Chapter 14

22 18 7
                                    

Seorang laki-laki duduk di atas sebuah motor, menggunakan seragam sekolah yang lengkap meskipun bajunya tidak dimasukkan ke dalam celana seperti aturan sekolah. Itu merupakan hal yang langka untuk dilakukan oleh siswa laki-laki yang bernama Angkasa.

Parkiran belakang sekolah masih sangat sepi mengingat jam yang baru menunjukan pukul enam pagi. Dia hanya sendiri di sana, ditangannya terselip sebatang rokok yang ujungnya menyala mengeluarkan asap. Mengisapnya dalam, rasa manis dari filter rokok berpadu dengan rasa pekat dari asap yang menyapu rongga mulutnya kemudian dia hembuskan keluar melalui hidung. Akhir-akhir ini dia merasa hidupnya berantakan, ada yang berbeda.

"Rokok Mulu, diabetes tau rasa lo," Laki-laki yang menggunakan seragam yang sama menghampirinya, rambutnya yang bergelombang dia ikat menjadi dua bagian.

"Diabetes pala lo, ngapain lo di sini pagi-pagi? Mau maling lo," ucap Angkasa, tidak menghiraukan laki-laki yang berdiri di sampingnya.

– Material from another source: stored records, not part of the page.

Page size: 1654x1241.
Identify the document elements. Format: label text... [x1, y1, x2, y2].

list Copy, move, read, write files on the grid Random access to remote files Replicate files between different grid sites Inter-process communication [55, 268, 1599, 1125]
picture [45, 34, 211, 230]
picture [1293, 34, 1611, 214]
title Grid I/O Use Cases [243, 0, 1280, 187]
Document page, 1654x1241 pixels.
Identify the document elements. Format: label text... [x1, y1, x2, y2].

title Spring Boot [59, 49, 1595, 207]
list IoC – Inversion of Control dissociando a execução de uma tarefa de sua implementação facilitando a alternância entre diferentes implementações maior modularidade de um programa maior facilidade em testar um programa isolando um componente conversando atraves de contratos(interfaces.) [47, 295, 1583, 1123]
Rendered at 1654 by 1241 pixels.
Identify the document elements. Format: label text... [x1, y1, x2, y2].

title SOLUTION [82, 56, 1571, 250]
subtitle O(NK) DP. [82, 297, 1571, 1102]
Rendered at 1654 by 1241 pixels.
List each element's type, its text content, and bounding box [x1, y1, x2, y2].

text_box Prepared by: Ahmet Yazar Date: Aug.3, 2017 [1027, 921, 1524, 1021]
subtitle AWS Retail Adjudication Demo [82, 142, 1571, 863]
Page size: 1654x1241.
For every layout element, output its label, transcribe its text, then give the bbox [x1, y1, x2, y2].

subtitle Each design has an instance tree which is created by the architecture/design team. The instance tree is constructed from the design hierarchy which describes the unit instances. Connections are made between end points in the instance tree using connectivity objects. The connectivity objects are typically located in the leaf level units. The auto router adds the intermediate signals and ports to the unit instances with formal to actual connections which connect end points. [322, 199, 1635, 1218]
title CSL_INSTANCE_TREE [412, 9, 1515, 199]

Pandangannya melihat jauh ke depan, pikirannya terasa berkecamuk. Dia merasa ada yang salah dalam dirinya, merasa telah melakukan kesalahan yang seharusnya tidak dia lakukan.

"Sembarangan, ganteng-ganteng gini dikata mau maling," ucap laki-laki itu. Dia Vano, teman satu kelas Angkasa. Sikapnya yang pecicilan dan tidak bisa diam kadang membuat orang ingin menyumpal mulutnya menggunakan kaos kaki yang tidak dicuci sebulan.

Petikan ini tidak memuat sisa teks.